◆ **Excerpted text**:
>> begin

2.2. TextBlob Stemming and Lemmatization

  • Author: Johannes Maucher

  • Last update: 2021-10-26

In this notebook the application of stemming and lemmatization shall be demonstrated. For this we apply the correponding modules provided by the NLP package TextBlob. Since stemming and lemmatization both require the segmentation of texts into lists of words, segmentation and other preprocessing-functions of TextBlob are also shown. In notebook Regular Expressions it has already been demonstrated how to implement segmentation in Python without additional packages. If you like to go directly to Word Normalisation click here.

TextBlob is a Python library for Natural Language Processing. It provides a simple API for, e.g.

  • Noun phrase extraction

  • Part-of-speech tagging

  • Sentiment analysis

  • Classification

  • Language translation and detection powered by Google Translate

  • Tokenization (splitting text into words and sentences)

  • Word and phrase frequencies

  • Parsing

  • n-grams

  • Word inflection (pluralization and singularization) and lemmatization

  • Spelling correction

  • WordNet integration

#!pip install textblob
import textblob
from textblob import TextBlob

2.2.1. TextBlob objects

TextBlob objects are like Python strings, which have enhanced with typical NLP processing methods. They are generared as follows:

myBlob1=TextBlob("""TextBlob is a Python (2 and 3) library for processing textual data. 
It provides a simple API for diving into common natural language processing (NLP) tasks 
such as part-of-speech tagging, noun phrase extraction, sentiment analysis, classification, 
translation, and more. New York is a nice city.""")
myBlob2=TextBlob(u"Das Haus steht im Tal auf der anderen Seite des Berges. Es gehört Dr. med. Brinkmann und wird von der Immo GmbH aus verwaltet. Im Haus befindet sich u.a. eine Physio-Praxis.")

>> end

◆ **Jobs**:
1. For each statement below, say whether it agrees with the text on TextBlob stemming and lemmatization. Answer yes or no, and quote the words of the text that decide it.
(a) TextBlob's language translation and detection are powered by Google Translate.
(b) The Regular Expressions notebook showed how to implement segmentation with TextBlob.
(c) TextBlob objects are described as being like Python lists.
2. Rewrite the part of the TextBlob text starting at "In this notebook" and ending at "API for, e.g.". Substitute "tokenization" for "segmentation" at each place it occurs.
3. Carry on the text about TextBlob stemming and lemmatization past its last line.

◆ **Data rows**:
>> begin

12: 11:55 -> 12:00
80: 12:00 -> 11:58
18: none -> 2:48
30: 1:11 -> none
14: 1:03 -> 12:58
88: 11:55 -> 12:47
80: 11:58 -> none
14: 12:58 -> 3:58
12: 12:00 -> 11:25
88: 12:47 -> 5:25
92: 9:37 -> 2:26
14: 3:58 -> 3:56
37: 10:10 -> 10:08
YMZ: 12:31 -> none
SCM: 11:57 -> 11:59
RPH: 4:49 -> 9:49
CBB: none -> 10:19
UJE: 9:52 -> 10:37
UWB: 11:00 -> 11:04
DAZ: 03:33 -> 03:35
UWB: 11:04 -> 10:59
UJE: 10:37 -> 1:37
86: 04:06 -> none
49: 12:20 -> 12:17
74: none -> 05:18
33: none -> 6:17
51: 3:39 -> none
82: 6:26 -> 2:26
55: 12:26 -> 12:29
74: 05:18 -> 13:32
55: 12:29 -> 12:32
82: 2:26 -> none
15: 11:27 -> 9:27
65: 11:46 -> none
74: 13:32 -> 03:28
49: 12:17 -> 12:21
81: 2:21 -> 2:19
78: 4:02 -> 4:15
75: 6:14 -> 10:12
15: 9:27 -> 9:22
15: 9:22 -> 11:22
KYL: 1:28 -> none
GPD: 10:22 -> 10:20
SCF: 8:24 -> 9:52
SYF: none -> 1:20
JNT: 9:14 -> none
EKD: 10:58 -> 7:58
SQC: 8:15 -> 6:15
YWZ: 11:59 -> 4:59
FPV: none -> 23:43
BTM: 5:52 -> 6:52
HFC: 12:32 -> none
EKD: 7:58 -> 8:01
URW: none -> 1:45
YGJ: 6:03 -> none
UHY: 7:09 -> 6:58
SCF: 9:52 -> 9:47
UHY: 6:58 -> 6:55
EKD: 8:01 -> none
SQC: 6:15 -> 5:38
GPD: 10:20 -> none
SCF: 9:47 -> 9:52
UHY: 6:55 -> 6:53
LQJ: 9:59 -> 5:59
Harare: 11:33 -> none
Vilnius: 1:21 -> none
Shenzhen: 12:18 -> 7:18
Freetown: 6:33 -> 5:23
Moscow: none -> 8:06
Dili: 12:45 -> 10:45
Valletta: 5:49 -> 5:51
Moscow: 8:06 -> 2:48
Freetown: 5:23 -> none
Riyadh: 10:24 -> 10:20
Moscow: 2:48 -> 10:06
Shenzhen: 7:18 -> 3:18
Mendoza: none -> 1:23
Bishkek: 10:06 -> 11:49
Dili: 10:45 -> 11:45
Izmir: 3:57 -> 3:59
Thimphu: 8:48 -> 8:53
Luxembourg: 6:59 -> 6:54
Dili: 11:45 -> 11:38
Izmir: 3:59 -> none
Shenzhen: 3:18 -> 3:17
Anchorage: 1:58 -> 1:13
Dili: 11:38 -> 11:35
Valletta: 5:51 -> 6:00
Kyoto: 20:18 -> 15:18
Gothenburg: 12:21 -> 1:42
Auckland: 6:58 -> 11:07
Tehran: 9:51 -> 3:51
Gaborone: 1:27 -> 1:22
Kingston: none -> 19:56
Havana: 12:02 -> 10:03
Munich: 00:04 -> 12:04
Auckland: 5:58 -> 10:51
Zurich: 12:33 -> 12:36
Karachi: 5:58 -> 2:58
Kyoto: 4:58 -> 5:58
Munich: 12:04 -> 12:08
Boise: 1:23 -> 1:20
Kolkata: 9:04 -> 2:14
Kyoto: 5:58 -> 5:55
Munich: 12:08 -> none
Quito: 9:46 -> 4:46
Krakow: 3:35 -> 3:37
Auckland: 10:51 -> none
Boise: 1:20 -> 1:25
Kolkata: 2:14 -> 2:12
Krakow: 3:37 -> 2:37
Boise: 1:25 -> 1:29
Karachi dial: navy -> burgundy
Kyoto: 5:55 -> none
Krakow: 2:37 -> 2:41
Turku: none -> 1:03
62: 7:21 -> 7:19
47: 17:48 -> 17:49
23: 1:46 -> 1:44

>> end

◆ **Expected results**:
1.
(a) Yes: "Language translation and detection powered by Google Translate"
(b) No: "how to implement segmentation in Python without additional packages"
(c) No: "TextBlob objects are like Python strings"

2.
In this notebook the application of stemming and lemmatization shall be demonstrated. For this we apply the correponding modules provided by the NLP package TextBlob. Since stemming and lemmatization both require the tokenization of texts into lists of words, tokenization and other preprocessing-functions of TextBlob are also shown. In notebook Regular Expressions it has already been demonstrated how to implement tokenization in Python without additional packages. If you like to go directly to Word Normalisation click here.

TextBlob is a Python library for Natural Language Processing. It provides a simple API for, e.g.

3.
2.2.2. Language Detection

#print("Blob1 text language is ",myBlob1.detect_language())
#print("Blob2 text language is ",myBlob2.detect_language())

2.2.3. Sentences and Words

The TextBlob class also integrates methods for tokenisation. The corresponding segmentation of the given text into sentences and words can be obtained as follows:

English text:

for s in myBlob1.sentences:
TextBlob is a Python (2 and 3) library for processing textual data.
It provides a simple API for diving into common natural language processing (NLP) tasks 
such as part-of-speech tagging, noun phrase extraction, sentiment analysis, classification, 
translation, and more.
New York is a nice city.
WordList(['New', 'York', 'is', 'a', 'nice', 'city'])

As can be seen in the example above multi-word expressions, like New York are not detected.

German text:

for s in myBlob2.sentences:
Das Haus steht im Tal auf der anderen Seite des Berges.
Es gehört Dr. med.
Brinkmann und wird von der Immo GmbH aus verwaltet.
Im Haus befindet sich u.a.
eine Physio-Praxis.

As can be seen in the example above, segmentation works fine for English texts, but fails for German texts, in particular if the text contains abbreviations, which are not used in English. However, the TextBlob-DE package provides German language support for TextBlob.

2.2.4. Part-of-Speech Tagging

Meaning of POS Tags according to Penn Treebank II tagset.

for word,pos in myBlob1.sentences[0].tags:
    print(word, pos)
TextBlob NNP
is VBZ
a DT
Python NNP
2 CD
and CC
3 CD
library NN
for IN
processing VBG
textual JJ
data NNS

Doesn’t work for German:

for word,pos in myBlob2.sentences[0].tags:
    print(word, pos)
Haus NNP
steht VBD
im JJ
auf NN
der NN
anderen NNS
Seite NNP
des NNS
Berges NNP

2.2.5. Word Normalization

In NLP the term word normalization comprises methods to map different word forms to a unique form. Word normalization reduces complexity and often improves the NLP task. E.g. in document-classification it usually does not matter in which temporal form a verb is written. The mapping of all temporal forms to the base form reduces the number of words in the vocabulary and likely increases the accuracy of the classifier. Singularization

One form of word normalization is to map all words in plural into the corresponding singular form. With textblob this can be realized as follows:

myBlob6=TextBlob("The cars in the streets around Main Square have been observed by policemen")
for word in myBlob6.words:
    print(word, word.singularize())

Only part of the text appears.